Under US law, it is near-impossible for a person to file a civil rights lawsuit against an individual federal agent, the way someone who’s been hurt by a local or state police officer could. But an increasing number of people hurt by ICE and DHS agents are filing tort claims—demanding monetary compensation for what has been done to them—through a byzantine process governed by the Federal Tort Claims Act.
“Under the Federal Tort Claims Act we can file a claim for monetary damages. That’s what we can ask for,” Gingold, of the MacArthur Justice Center, told Mother Jones. “We can’t ask for systems change under the FTCA. But we do feel strongly that [if] more people do this, demand their due for the harm that’s been wreaked over this country…that itself could make systems change happen, right?”
An ICE agent told the Washington Post that the agency received 400 tort claims in fiscal year 2025. Among the claimants: an undocumented immigrant in Chicago seeking $1 million in damages after he said he was body-slammed and put in a chokehold by a DHS agent, a 79-year-old US citizen in California who is seeking $50 million after federal agents shoved him to the ground and broke his ribs, and the wife of a farmworker who died of injuries sustained during an ICE raid is seeking $47 million.
And Rahman, now, is likely to be one of the most public faces of this tactic: since her arrest, she’s continued to speak up for immigration reform, attended the State of the Union as Ilhan Omar’s guest—and she’s been arrested a second time, for standing up during the State of the Union. (She was released without charge.)
“Our nation lacks rules and accountability around what a person claiming to be law enforcement can do to another human being, and I am not afraid to keep working on this problem even after ICE is gone,” Rahman said in February.
But though ICE and DHS are facing billions of dollars in potential tort claims, the process is likely to be slow. Filing a tort claim, Gingold said, is relatively simple: you start by filling out a form. “What’s required is not much: you just need to be able to say, this is the harm that happened.” Then, the agency has six months to agree to pay, or contest your claim. Often, though, they ignore tort claims altogether, Gingold said.
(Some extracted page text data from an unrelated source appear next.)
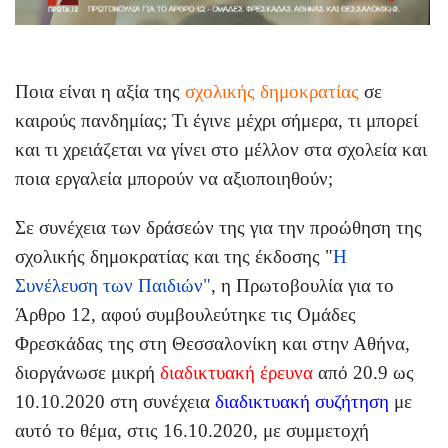
Ποια είναι η αξία της
σχολικής δημοκρατίας
σε
καιρούς πανδημίας; Τι έγινε μέχρι σήμερα, τι μπορεί
και τι χρειάζεται να γίνει στο μέλλον στα σχολεία και
ποια εργαλεία μπορούν να αξιοποιηθούν;
Σε συνέχεια των δράσεών της για την προώθηση της
σχολικής δημοκρατίας και της έκδοσης "
Η
Συνέλευση των Παιδιών"
, η Πρωτοβουλία για το
Άρθρο 12, αφού συμβουλεύτηκε τις Ομάδες
Φρεσκάδας της στη Θεσσαλονίκη και στην Αθήνα,
διοργάνωσε μικρή
διαδικτυακή έρευνα
από 20.9 ως
10.10.2020 στη συνέχεια
διαδικτυακή συζήτηση
με
αυτό το θέμα, στις 16.10.2020, με συμμετοχή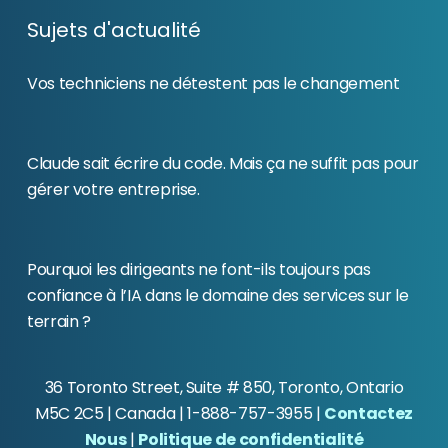
Sujets d'actualité
Vos techniciens ne détestent pas le changement
Claude sait écrire du code. Mais ça ne suffit pas pour
gérer votre entreprise.
Pourquoi les dirigeants ne font-ils toujours pas
confiance à l’IA dans le domaine des services sur le
terrain ?
36 Toronto Street, Suite # 850, Toronto, Ontario
M5C 2C5
| Canada | 1-888-757-3955 |
Contactez
Nous
|
Politique de confidentialité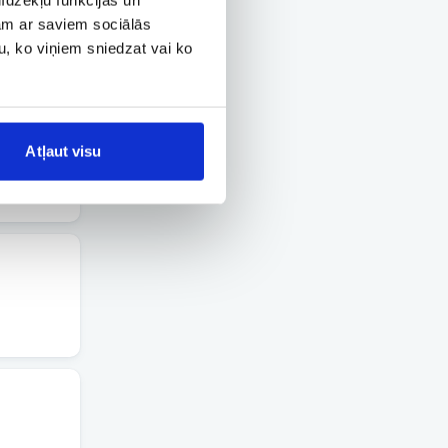
jam ar saviem sociālās
u, ko viņiem sniedzat vai ko
Atļaut visu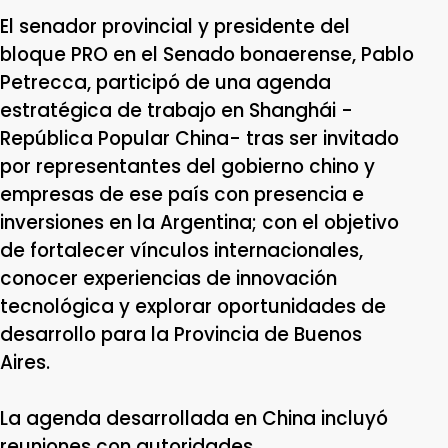
El senador provincial y presidente del
bloque PRO en el Senado bonaerense, Pablo
Petrecca, participó de una agenda
estratégica de trabajo en Shanghái -
República Popular China- tras ser invitado
por representantes del gobierno chino y
empresas de ese país con presencia e
inversiones en la Argentina; con el objetivo
de fortalecer vínculos internacionales,
conocer experiencias de innovación
tecnológica y explorar oportunidades de
desarrollo para la Provincia de Buenos
Aires.
La agenda desarrollada en China incluyó
reuniones con autoridades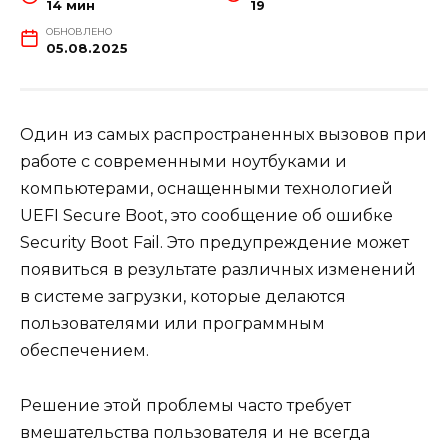
14 мин
19
ОБНОВЛЕНО
05.08.2025
Один из самых распространенных вызовов при
работе с современными ноутбуками и
компьютерами, оснащенными технологией
UEFI Secure Boot, это сообщение об ошибке
Security Boot Fail. Это предупреждение может
появиться в результате различных изменений
в системе загрузки, которые делаются
пользователями или программным
обеспечением.
Решение этой проблемы часто требует
вмешательства пользователя и не всегда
If that six-month clock runs out, then a person harmed by an ICE agent would have the opportunity to take the agency to court.
“If the agency gets enough of these and understands that treating people inhumanely, ignoring disability, targeting people for their race is costly, that can lead to changes in how they function,” Gingold said.
A Department of Homeland Security spokesperson referred to Rahman as an “agitator” who impeded law enforcement operations “Any claim she was denied medical care is FALSE and just another smear leading to a 1,300% increase in assaults and 3,300% increase in vehicular attacks,” the spokesperson wrote in an email.
Reporter Amanda Moore was on the ground and captured video footage of officers forcefully removing Rahman from her vehicle during the arrest.
Update, April 16: This article has been updated to include comment from the Department of Homeland Security.